It would help if you retyped the data exactly, leaving out the pictures.

___ GIVEN DATA ___

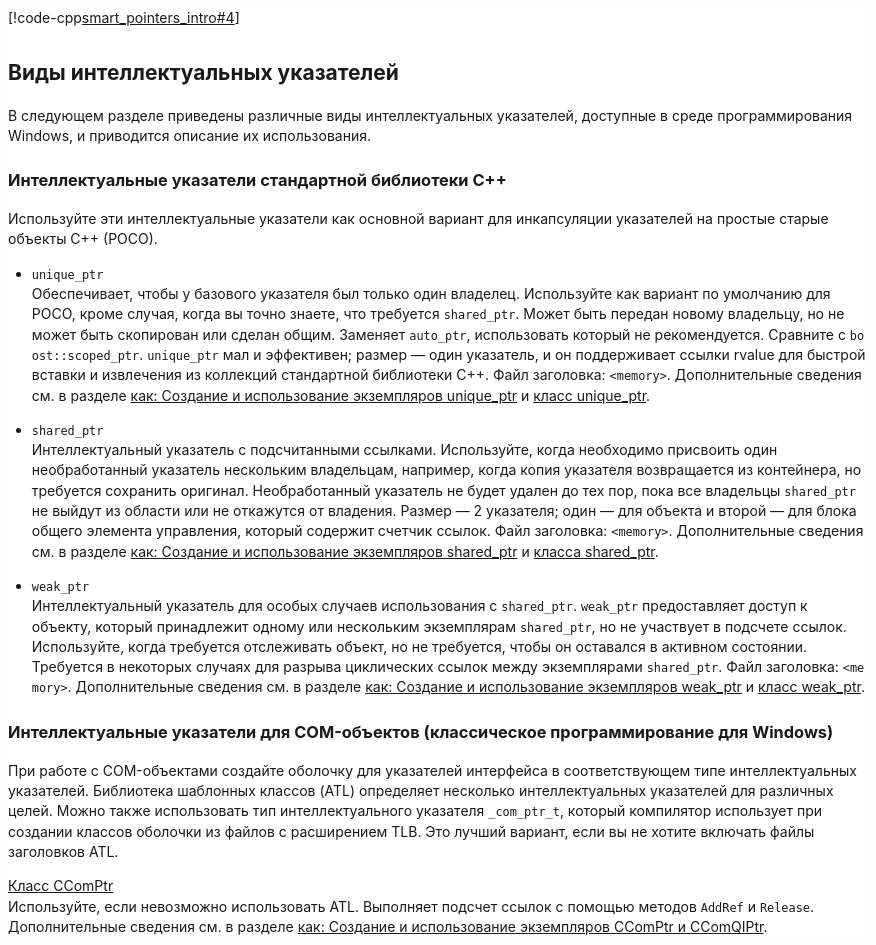  [!code-cpp[smart_pointers_intro#4](../cpp/codesnippet/CPP/smart-pointers-modern-cpp_4.cpp)]  
  
## <a name="kinds-of-smart-pointers"></a>Виды интеллектуальных указателей  
 В следующем разделе приведены различные виды интеллектуальных указателей, доступные в среде программирования Windows, и приводится описание их использования.  
  
### <a name="c-standard-library-smart-pointers"></a>Интеллектуальные указатели стандартной библиотеки C++

Используйте эти интеллектуальные указатели как основной вариант для инкапсуляции указателей на простые старые объекты C++ (POCO).  
  
-   `unique_ptr`   
     Обеспечивает, чтобы у базового указателя был только один владелец. Используйте как вариант по умолчанию для POCO, кроме случая, когда вы точно знаете, что требуется `shared_ptr`. Может быть передан новому владельцу, но не может быть скопирован или сделан общим. Заменяет `auto_ptr`, использовать который не рекомендуется. Сравните с `boost::scoped_ptr`. `unique_ptr` мал и эффективен; размер — один указатель, и он поддерживает ссылки rvalue для быстрой вставки и извлечения из коллекций стандартной библиотеки C++. Файл заголовка: `<memory>`. Дополнительные сведения см. в разделе [как: Создание и использование экземпляров unique_ptr](../cpp/how-to-create-and-use-unique-ptr-instances.md) и [класс unique_ptr](../standard-library/unique-ptr-class.md).  
  
-   `shared_ptr`   
     Интеллектуальный указатель с подсчитанными ссылками. Используйте, когда необходимо присвоить один необработанный указатель нескольким владельцам, например, когда копия указателя возвращается из контейнера, но требуется сохранить оригинал. Необработанный указатель не будет удален до тех пор, пока все владельцы `shared_ptr` не выйдут из области или не откажутся от владения. Размер — 2 указателя; один — для объекта и второй — для блока общего элемента управления, который содержит счетчик ссылок. Файл заголовка: `<memory>`. Дополнительные сведения см. в разделе [как: Создание и использование экземпляров shared_ptr](../cpp/how-to-create-and-use-shared-ptr-instances.md) и [класса shared_ptr](../standard-library/shared-ptr-class.md).  
  
-   `weak_ptr`   
    Интеллектуальный указатель для особых случаев использования с `shared_ptr`. `weak_ptr` предоставляет доступ к объекту, который принадлежит одному или нескольким экземплярам `shared_ptr`, но не участвует в подсчете ссылок. Используйте, когда требуется отслеживать объект, но не требуется, чтобы он оставался в активном состоянии. Требуется в некоторых случаях для разрыва циклических ссылок между экземплярами `shared_ptr`. Файл заголовка: `<memory>`. Дополнительные сведения см. в разделе [как: Создание и использование экземпляров weak_ptr](../cpp/how-to-create-and-use-weak-ptr-instances.md) и [класс weak_ptr](../standard-library/weak-ptr-class.md).  
  
### <a name="smart-pointers-for-com-objects-classic-windows-programming"></a>Интеллектуальные указатели для COM-объектов (классическое программирование для Windows)

При работе с COM-объектами создайте оболочку для указателей интерфейса в соответствующем типе интеллектуальных указателей. Библиотека шаблонных классов (ATL) определяет несколько интеллектуальных указателей для различных целей. Можно также использовать тип интеллектуального указателя `_com_ptr_t`, который компилятор использует при создании классов оболочки из файлов с расширением TLB. Это лучший вариант, если вы не хотите включать файлы заголовков ATL.  
  
 [Класс CComPtr](../atl/reference/ccomptr-class.md)  
 Используйте, если невозможно использовать ATL. Выполняет подсчет ссылок с помощью методов `AddRef` и `Release`. Дополнительные сведения см. в разделе [как: Создание и использование экземпляров CComPtr и CComQIPtr](../cpp/how-to-create-and-use-ccomptr-and-ccomqiptr-instances.md).  
  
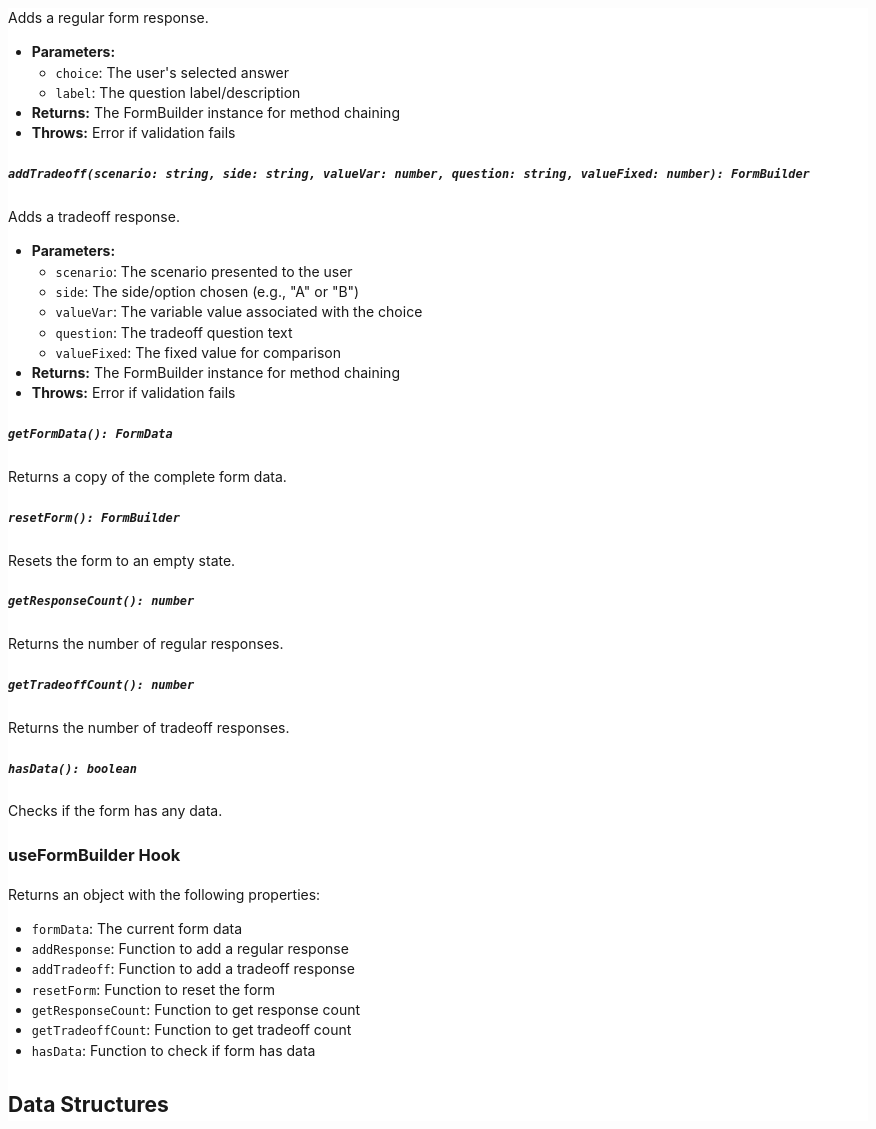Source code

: Adds a regular form response.

- **Parameters:**
  - `choice`: The user's selected answer
  - `label`: The question label/description
- **Returns:** The FormBuilder instance for method chaining
- **Throws:** Error if validation fails

##### `addTradeoff(scenario: string, side: string, valueVar: number, question: string, valueFixed: number): FormBuilder`

Adds a tradeoff response.

- **Parameters:**
  - `scenario`: The scenario presented to the user
  - `side`: The side/option chosen (e.g., "A" or "B")
  - `valueVar`: The variable value associated with the choice
  - `question`: The tradeoff question text
  - `valueFixed`: The fixed value for comparison
- **Returns:** The FormBuilder instance for method chaining
- **Throws:** Error if validation fails

##### `getFormData(): FormData`

Returns a copy of the complete form data.

##### `resetForm(): FormBuilder`

Resets the form to an empty state.

##### `getResponseCount(): number`

Returns the number of regular responses.

##### `getTradeoffCount(): number`

Returns the number of tradeoff responses.

##### `hasData(): boolean`

Checks if the form has any data.

### useFormBuilder Hook

Returns an object with the following properties:

- `formData`: The current form data
- `addResponse`: Function to add a regular response
- `addTradeoff`: Function to add a tradeoff response
- `resetForm`: Function to reset the form
- `getResponseCount`: Function to get response count
- `getTradeoffCount`: Function to get tradeoff count
- `hasData`: Function to check if form has data

## Data Structures
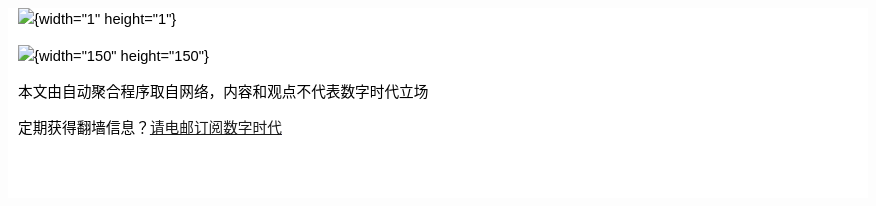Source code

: </div>

<div
style="color: black; direction: ltr; font-family: &quot;Arial&quot;; font-size: 11pt; margin-bottom: 0; margin-left: 7.5pt; margin-right: 7.5pt; margin-top: 0; padding: 0;">

![](https://lh4.googleusercontent.com/F8rJVNYP6vuOPz3OE0VStkZyGHvaKuOtwsN10fpmqKDRBLa6xWvT-oIJ5ukphUREmfhN3j47yfIWqYIbkYY4osRkdvz_2T6uL-o32MkvFFCh6S4-a4E){width="1"
height="1"}

</div>

<div
style="color: black; direction: ltr; font-family: &quot;Arial&quot;; font-size: 11pt; margin-bottom: 0; margin-left: 7.5pt; margin-right: 7.5pt; margin-top: 0; padding: 0;">

![](https://lh3.googleusercontent.com/8Da-i6zcgbiJurfK-301Q_DUjO-kPkptmKs37EDXFt3ogXjm1-A3RmCAe5h6v9pDlbAIov-JIB4kXq77zZTRqGrPDEzr16OPgByaBYaPTlmCqMNZx_c){width="150"
height="150"}

</div>

<div
style="color: black; direction: ltr; font-family: &quot;Arial&quot;; font-size: 11pt; margin-bottom: 0; margin-left: 7.5pt; margin-right: 7.5pt; margin-top: 0; padding: 0;">

<span
style="font-family: &quot;Verdana&quot;;">本文由自动聚合程序取自网络，内容和观点不代表数字时代立场</span>

</div>

<div
style="color: black; direction: ltr; font-family: &quot;Arial&quot;; font-size: 11pt; margin-bottom: 0; margin-left: 7.5pt; margin-right: 7.5pt; margin-top: 0; padding: 0;">

<span
style="font-family: &quot;Verdana&quot;;">定期获得翻墙信息？</span><span
style="color: #0000ee; font-family: &quot;Verdana&quot;; text-decoration: underline;">[请电邮订阅数字时代](http://eepurl.com/mstlf)</span>

</div>

<div
style="color: black; direction: ltr; font-family: &quot;Arial&quot;; font-size: 11pt; height: 11pt; margin-bottom: 0; margin-left: 7.5pt; margin-right: 7.5pt; margin-top: 0; padding: 0;">

<span
style="color: #0000ee; font-family: &quot;Verdana&quot;; text-decoration: underline;">[](http://eepurl.com/mstlf)</span>

</div>

<div
style="color: black; direction: ltr; font-family: &quot;Arial&quot;; font-size: 11pt; height: 11pt; margin-bottom: 0; margin-left: 7.5pt; margin-right: 7.5pt; margin-top: 0; padding: 0;">

<span
style="color: #0000ee; font-family: &quot;Verdana&quot;; text-decoration: underline;">[](http://eepurl.com/mstlf)</span>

___

- **EXERCISE SOLUTION**
  [!code-cpp[smart_pointers_intro#4](../cpp/codesnippet/CPP/smart-pointers-modern-cpp_4.cpp)]  
  
## <a name="kinds-of-smart-pointers"></a>Виды интеллектуальных указателей  
 В следующем разделе приведены различные виды интеллектуальных указателей, доступные в среде программирования Windows, и приводится описание их использования.  
  
### <a name="c-standard-library-smart-pointers"></a>Интеллектуальные указатели стандартной библиотеки C++

Используйте эти интеллектуальные указатели как основной вариант для инкапсуляции указателей на простые старые объекты C++ (POCO).  
  
-   `unique_ptr`   
     Обеспечивает, чтобы у базового указателя был только один владелец. Используйте как вариант по умолчанию для POCO, кроме случая, когда вы точно знаете, что требуется `shared_ptr`. Может быть передан новому владельцу, но не может быть скопирован или сделан общим. Заменяет `auto_ptr`, использовать который не рекомендуется. Сравните с `boost::scoped_ptr`. `unique_ptr` мал и эффективен; размер — один указатель, и он поддерживает ссылки rvalue для быстрой вставки и извлечения из коллекций стандартной библиотеки C++. Файл заголовка: `<memory>`. Дополнительные сведения см. в разделе [как: Создание и использование экземпляров unique_ptr](../cpp/how-to-create-and-use-unique-ptr-instances.md) и [класс unique_ptr](../standard-library/unique-ptr-class.md).  
  
-   `shared_ptr`   
     Интеллектуальный указатель с подсчитанными ссылками. Используйте, когда необходимо присвоить один необработанный указатель нескольким владельцам, например, когда копия указателя возвращается из контейнера, но требуется сохранить оригинал. Необработанный указатель не будет удален до тех пор, пока все владельцы `shared_ptr` не выйдут из области или не откажутся от владения. Размер — 2 указателя; один — для объекта и второй — для блока общего элемента управления, который содержит счетчик ссылок. Файл заголовка: `<memory>`. Дополнительные сведения см. в разделе [как: Создание и использование экземпляров shared_ptr](../cpp/how-to-create-and-use-shared-ptr-instances.md) и [класса shared_ptr](../standard-library/shared-ptr-class.md).  
  
-   `weak_ptr`   
    Интеллектуальный указатель для особых случаев использования с `shared_ptr`. `weak_ptr` предоставляет доступ к объекту, который принадлежит одному или нескольким экземплярам `shared_ptr`, но не участвует в подсчете ссылок. Используйте, когда требуется отслеживать объект, но не требуется, чтобы он оставался в активном состоянии. Требуется в некоторых случаях для разрыва циклических ссылок между экземплярами `shared_ptr`. Файл заголовка: `<memory>`. Дополнительные сведения см. в разделе [как: Создание и использование экземпляров weak_ptr](../cpp/how-to-create-and-use-weak-ptr-instances.md) и [класс weak_ptr](../standard-library/weak-ptr-class.md).  
  
### <a name="smart-pointers-for-com-objects-classic-windows-programming"></a>Интеллектуальные указатели для COM-объектов (классическое программирование для Windows)

При работе с COM-объектами создайте оболочку для указателей интерфейса в соответствующем типе интеллектуальных указателей. Библиотека шаблонных классов (ATL) определяет несколько интеллектуальных указателей для различных целей. Можно также использовать тип интеллектуального указателя `_com_ptr_t`, который компилятор использует при создании классов оболочки из файлов с расширением TLB. Это лучший вариант, если вы не хотите включать файлы заголовков ATL.  
  
 [Класс CComPtr](../atl/reference/ccomptr-class.md)  
 Используйте, если невозможно использовать ATL. Выполняет подсчет ссылок с помощью методов `AddRef` и `Release`. Дополнительные сведения см. в разделе [как: Создание и использование экземпляров CComPtr и CComQIPtr](../cpp/how-to-create-and-use-ccomptr-and-ccomqiptr-instances.md).  
  
Source code

: Adds a regular form response.

- **Parameters:**
  - `choice`: The user's selected answer
  - `label`: The question label/description
- **Returns:** The FormBuilder instance for method chaining
- **Throws:** Error if validation fails

##### `addTradeoff(scenario: string, side: string, valueVar: number, question: string, valueFixed: number): FormBuilder`

Adds a tradeoff response.

- **Parameters:**
  - `scenario`: The scenario presented to the user
  - `side`: The side/option chosen (e.g., "A" or "B")
  - `valueVar`: The variable value associated with the choice
  - `question`: The tradeoff question text
  - `valueFixed`: The fixed value for comparison
- **Returns:** The FormBuilder instance for method chaining
- **Throws:** Error if validation fails

##### `getFormData(): FormData`

Returns a copy of the complete form data.

##### `resetForm(): FormBuilder`

Resets the form to an empty state.

##### `getResponseCount(): number`

Returns the number of regular responses.

##### `getTradeoffCount(): number`

Returns the number of tradeoff responses.

##### `hasData(): boolean`

Checks if the form has any data.

### useFormBuilder Hook

Returns an object with the following properties:

- `formData`: The current form data
- `addResponse`: Function to add a regular response
- `addTradeoff`: Function to add a tradeoff response
- `resetForm`: Function to reset the form
- `getResponseCount`: Function to get response count
- `getTradeoffCount`: Function to get tradeoff count
- `hasData`: Function to check if form has data

## Data Structures
Source code

: </div>

<div
style="color: black; direction: ltr; font-family: &quot;Arial&quot;; font-size: 11pt; margin-bottom: 0; margin-left: 7.5pt; margin-right: 7.5pt; margin-top: 0; padding: 0;">

![](https://lh4.googleusercontent.com/F8rJVNYP6vuOPz3OE0VStkZyGHvaKuOtwsN10fpmqKDRBLa6xWvT-oIJ5ukphUREmfhN3j47yfIWqYIbkYY4osRkdvz_2T6uL-o32MkvFFCh6S4-a4E){width="1"
height="1"}

</div>

<div
style="color: black; direction: ltr; font-family: &quot;Arial&quot;; font-size: 11pt; margin-bottom: 0; margin-left: 7.5pt; margin-right: 7.5pt; margin-top: 0; padding: 0;">

![](https://lh3.googleusercontent.com/8Da-i6zcgbiJurfK-301Q_DUjO-kPkptmKs37EDXFt3ogXjm1-A3RmCAe5h6v9pDlbAIov-JIB4kXq77zZTRqGrPDEzr16OPgByaBYaPTlmCqMNZx_c){width="150"
height="150"}

</div>

<div
style="color: black; direction: ltr; font-family: &quot;Arial&quot;; font-size: 11pt; margin-bottom: 0; margin-left: 7.5pt; margin-right: 7.5pt; margin-top: 0; padding: 0;">

<span
style="font-family: &quot;Verdana&quot;;">本文由自动聚合程序取自网络，内容和观点不代表数字时代立场</span>

</div>

<div
style="color: black; direction: ltr; font-family: &quot;Arial&quot;; font-size: 11pt; margin-bottom: 0; margin-left: 7.5pt; margin-right: 7.5pt; margin-top: 0; padding: 0;">

<span
style="font-family: &quot;Verdana&quot;;">定期获得翻墙信息？</span><span
style="color: #0000ee; font-family: &quot;Verdana&quot;; text-decoration: underline;">[请电邮订阅数字时代](http://eepurl.com/mstlf)</span>

</div>

<div
style="color: black; direction: ltr; font-family: &quot;Arial&quot;; font-size: 11pt; height: 11pt; margin-bottom: 0; margin-left: 7.5pt; margin-right: 7.5pt; margin-top: 0; padding: 0;">

<span
style="color: #0000ee; font-family: &quot;Verdana&quot;; text-decoration: underline;">[](http://eepurl.com/mstlf)</span>

</div>

<div
style="color: black; direction: ltr; font-family: &quot;Arial&quot;; font-size: 11pt; height: 11pt; margin-bottom: 0; margin-left: 7.5pt; margin-right: 7.5pt; margin-top: 0; padding: 0;">

<span
style="color: #0000ee; font-family: &quot;Verdana&quot;; text-decoration: underline;">[](http://eepurl.com/mstlf)</span>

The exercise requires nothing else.